═══ Given passage

Now Beckett has two chances of success in Saturday’s Betfred-sponsored Classic via unbeaten Dante Stakes winner Pride Of Arras and highly rated Stanhope Gardens.
What is more, Beckett’s Epsom party is by no means confined to the senior Classic. He has a chance of a third win in the Oaks with Revoir on Friday, while Irish Oaks winner You Got To Me lines up in the G1 Coronation Cup.
However, the Derby is the race he covets above all others – and Beckett, who is based at Kimpton Down in Hampshire, has yet to finish closer than the third place achieved by Westover in 2002, when the race was won by Desert Crown. With a clean run, Westover would surely have finished second, and he duly won the Irish version by the small matter of seven lengths.
Now Beckett fields another leading contender against the might of Aidan O’Brien’s Ballydoyle battalion in the shape of Pride Of Arras, who posted a stylish victory over Derby rival Damysus in the G2 Dante Stakes at York, the race generally regarded as the foremost trial. Also beaten at York was longtime ante-post favourite The Lion In Winter.
Minimal concern
Though the son of New Bay has raced only twice, an apparent lack of experience is of minimal concern to his trainer. “I wouldn’t have any worries about that judged on the way he went through the Dante,” says Beckett, “and I’d be staggered if he didn’t get the longer trip given that his Wootton Bassett sister got a mile and a half well.
“He learned plenty on his debut last year, perhaps more than we realised, and he’s a well-balanced colt who should handle the track. His work since York has gone very well, so we are in good shape.”
Beckett made no fewer than 12 entries for the Derby but Pride Of Arras was not among his leading fancies at that early stage.“We were always high about Stanhope Gardens, and then there were a couple of others who appeared to have better credentials but have had issues since, like Centigrade and Starzintheireyes,” he explains.
“Pride Of Arras would have been second division at first glance, but he did do a very good bit of work when we took him away to Lambourn in April.”
Stanhope Gardens, however, suffered a minor hiccup in training and returned to action only on May 24 in a minor three-runner event at Salisbury.
Though he was successful on that delayed comeback, he is now available at around four times the odds of his stablemate. “Stanhope Gardens was our number one through the winter,” reports Beckett.
Very competitive
“But he came back with an issue when we galloped him away from home in April and subsequently had two weeks off, so missed all of the trials. His win at Salisbury has hopefully put him right, and although the bookmakers have probably priced them up about right considering his issues, I won’t be in the least surprised if he is very competitive.

══════
═══ Records for this task

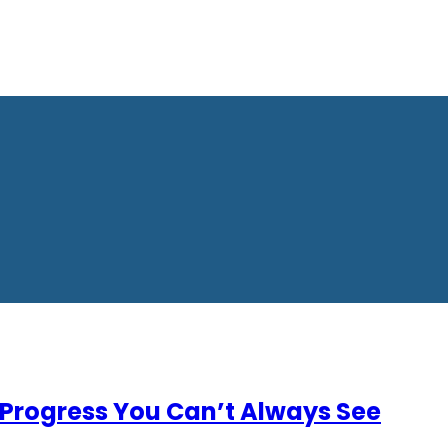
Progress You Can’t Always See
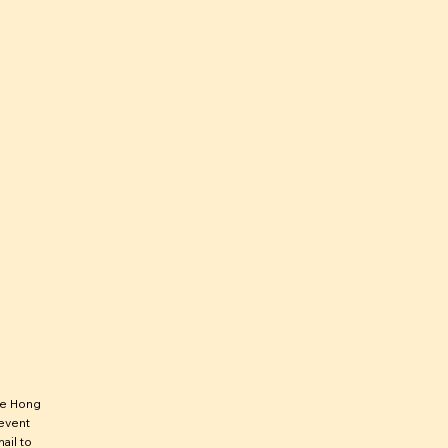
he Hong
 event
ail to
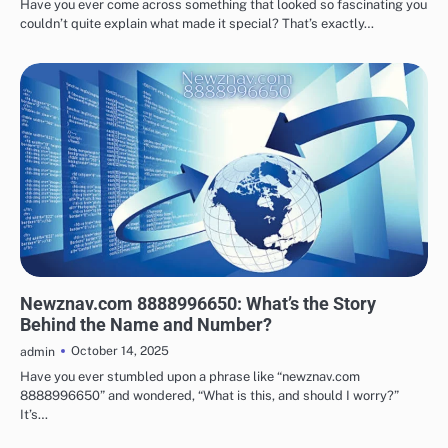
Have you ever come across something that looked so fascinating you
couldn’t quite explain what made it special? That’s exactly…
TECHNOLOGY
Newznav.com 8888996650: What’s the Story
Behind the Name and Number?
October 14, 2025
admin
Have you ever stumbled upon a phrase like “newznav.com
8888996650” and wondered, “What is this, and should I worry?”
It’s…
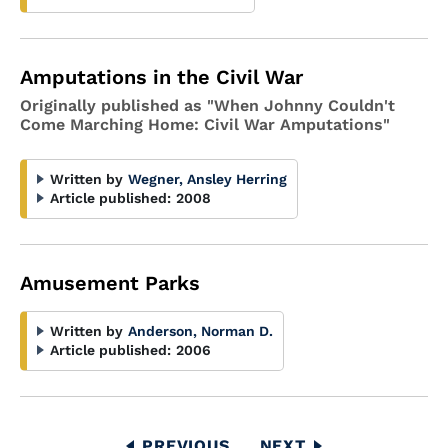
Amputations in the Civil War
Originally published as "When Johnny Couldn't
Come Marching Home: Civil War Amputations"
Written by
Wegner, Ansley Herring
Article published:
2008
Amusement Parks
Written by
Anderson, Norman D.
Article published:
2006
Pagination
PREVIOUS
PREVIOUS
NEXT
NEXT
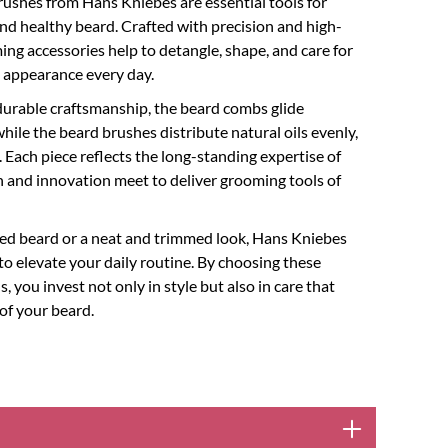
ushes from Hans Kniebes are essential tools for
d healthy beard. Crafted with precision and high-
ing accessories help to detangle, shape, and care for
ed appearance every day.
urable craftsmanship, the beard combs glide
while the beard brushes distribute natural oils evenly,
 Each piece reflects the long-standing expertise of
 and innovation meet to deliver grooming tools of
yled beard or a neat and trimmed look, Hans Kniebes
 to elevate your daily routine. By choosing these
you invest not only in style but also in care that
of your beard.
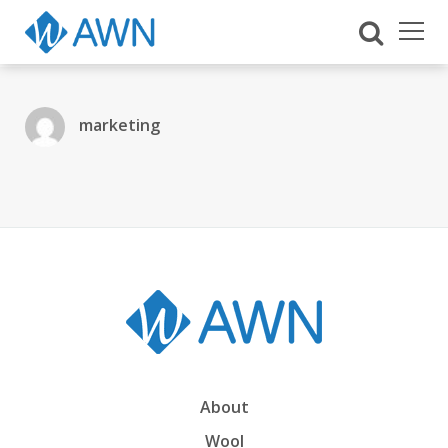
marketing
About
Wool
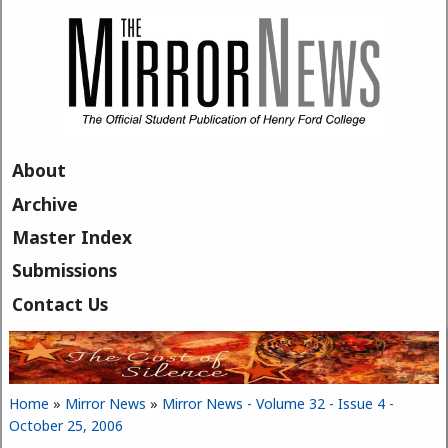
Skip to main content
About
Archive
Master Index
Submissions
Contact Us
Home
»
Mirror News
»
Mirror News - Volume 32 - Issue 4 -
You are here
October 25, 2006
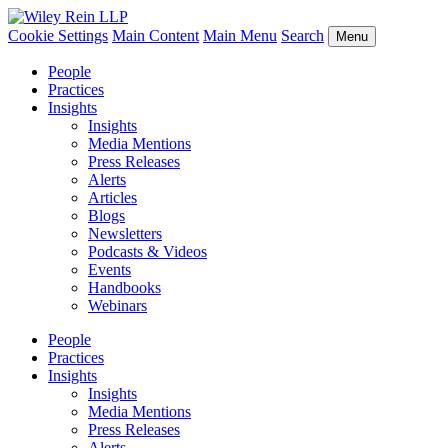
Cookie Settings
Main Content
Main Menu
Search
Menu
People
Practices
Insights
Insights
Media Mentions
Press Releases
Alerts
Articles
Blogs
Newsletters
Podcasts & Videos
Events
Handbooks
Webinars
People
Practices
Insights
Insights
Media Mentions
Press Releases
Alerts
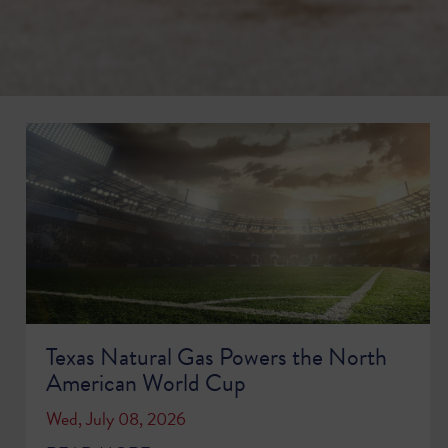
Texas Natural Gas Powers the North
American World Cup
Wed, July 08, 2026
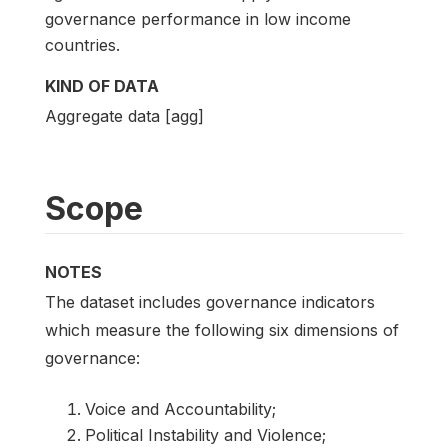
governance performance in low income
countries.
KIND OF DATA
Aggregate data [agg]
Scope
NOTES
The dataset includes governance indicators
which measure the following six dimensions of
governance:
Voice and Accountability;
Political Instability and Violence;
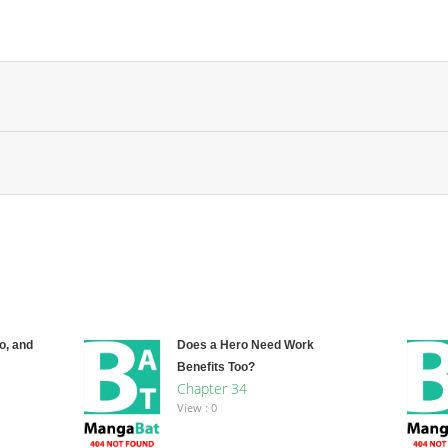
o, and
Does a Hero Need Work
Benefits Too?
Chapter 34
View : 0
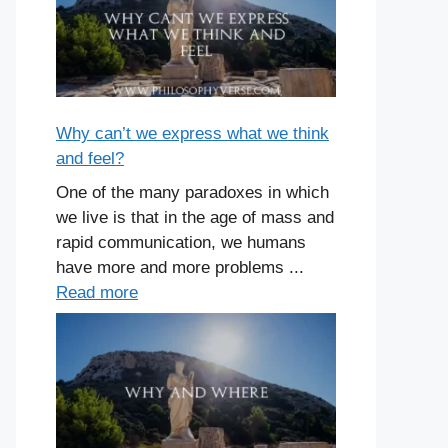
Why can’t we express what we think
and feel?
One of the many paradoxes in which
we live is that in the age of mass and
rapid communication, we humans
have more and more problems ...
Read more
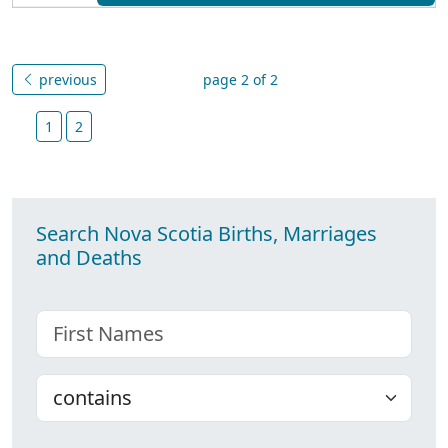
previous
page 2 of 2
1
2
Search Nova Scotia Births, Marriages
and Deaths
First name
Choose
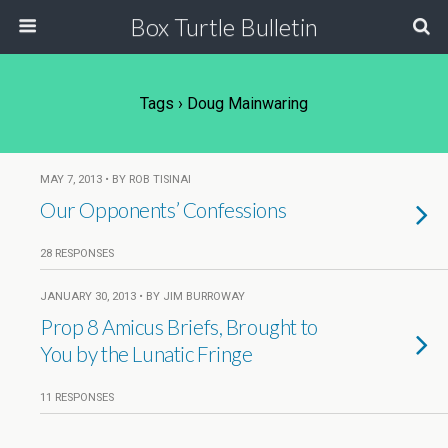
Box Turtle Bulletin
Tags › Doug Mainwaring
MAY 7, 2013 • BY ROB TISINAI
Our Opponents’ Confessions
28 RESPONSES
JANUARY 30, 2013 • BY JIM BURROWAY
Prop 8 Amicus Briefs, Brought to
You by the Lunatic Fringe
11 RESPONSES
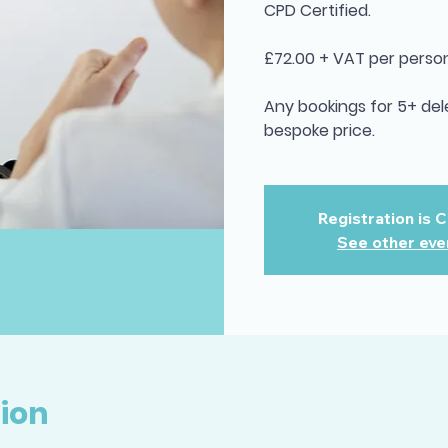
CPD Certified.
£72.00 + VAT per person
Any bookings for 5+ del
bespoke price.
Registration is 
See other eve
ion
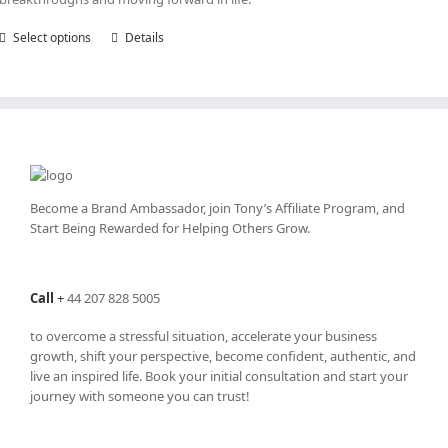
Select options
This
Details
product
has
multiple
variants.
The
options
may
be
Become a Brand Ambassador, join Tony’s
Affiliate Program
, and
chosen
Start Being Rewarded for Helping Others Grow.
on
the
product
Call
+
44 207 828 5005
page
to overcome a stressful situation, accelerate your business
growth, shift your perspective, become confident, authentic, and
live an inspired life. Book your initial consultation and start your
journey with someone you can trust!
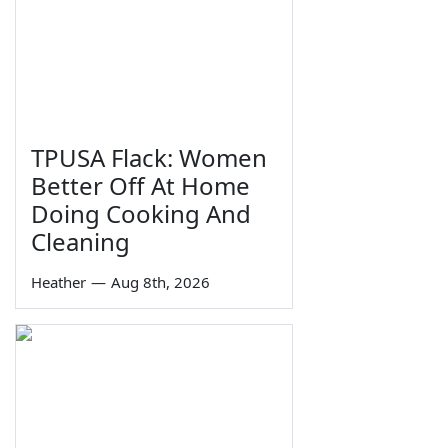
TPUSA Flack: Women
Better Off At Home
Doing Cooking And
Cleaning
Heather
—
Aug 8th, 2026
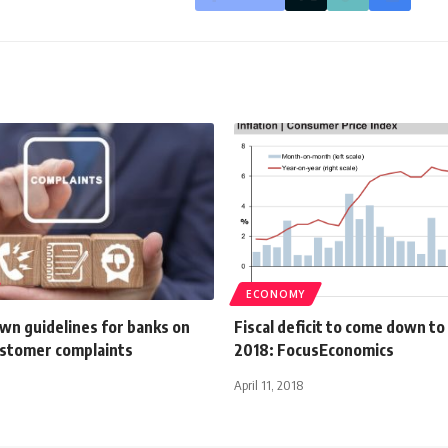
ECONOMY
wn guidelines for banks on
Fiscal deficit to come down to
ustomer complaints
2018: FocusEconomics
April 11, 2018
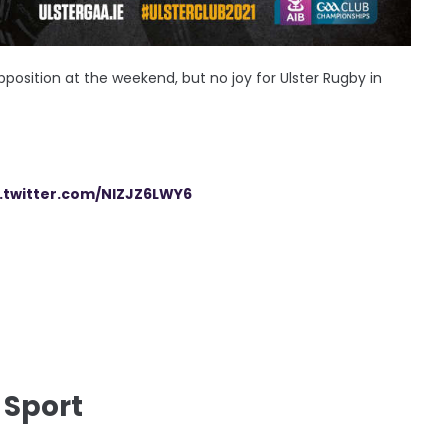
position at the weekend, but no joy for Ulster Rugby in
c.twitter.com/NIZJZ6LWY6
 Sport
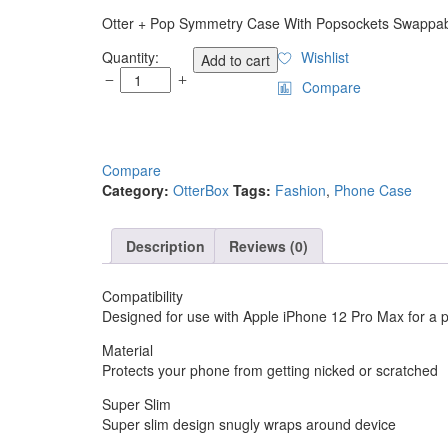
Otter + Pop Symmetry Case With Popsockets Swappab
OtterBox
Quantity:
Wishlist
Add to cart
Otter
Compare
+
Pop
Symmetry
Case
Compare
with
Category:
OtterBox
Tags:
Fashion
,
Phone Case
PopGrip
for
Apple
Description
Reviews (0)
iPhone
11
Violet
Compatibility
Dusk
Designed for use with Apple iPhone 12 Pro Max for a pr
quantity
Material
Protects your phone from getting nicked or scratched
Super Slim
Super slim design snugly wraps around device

══════

* **Problems and tasks**
a: In the Derby article, where is Beckett based?
b: Identify every line of the records that contains the string "from". Matching is case-sensitive.

* **Answers for each item**
a: Kimpton Down in Hampshire.

b:
ushes from Hans Kniebes are essential tools for
Protects your phone from getting nicked or scratched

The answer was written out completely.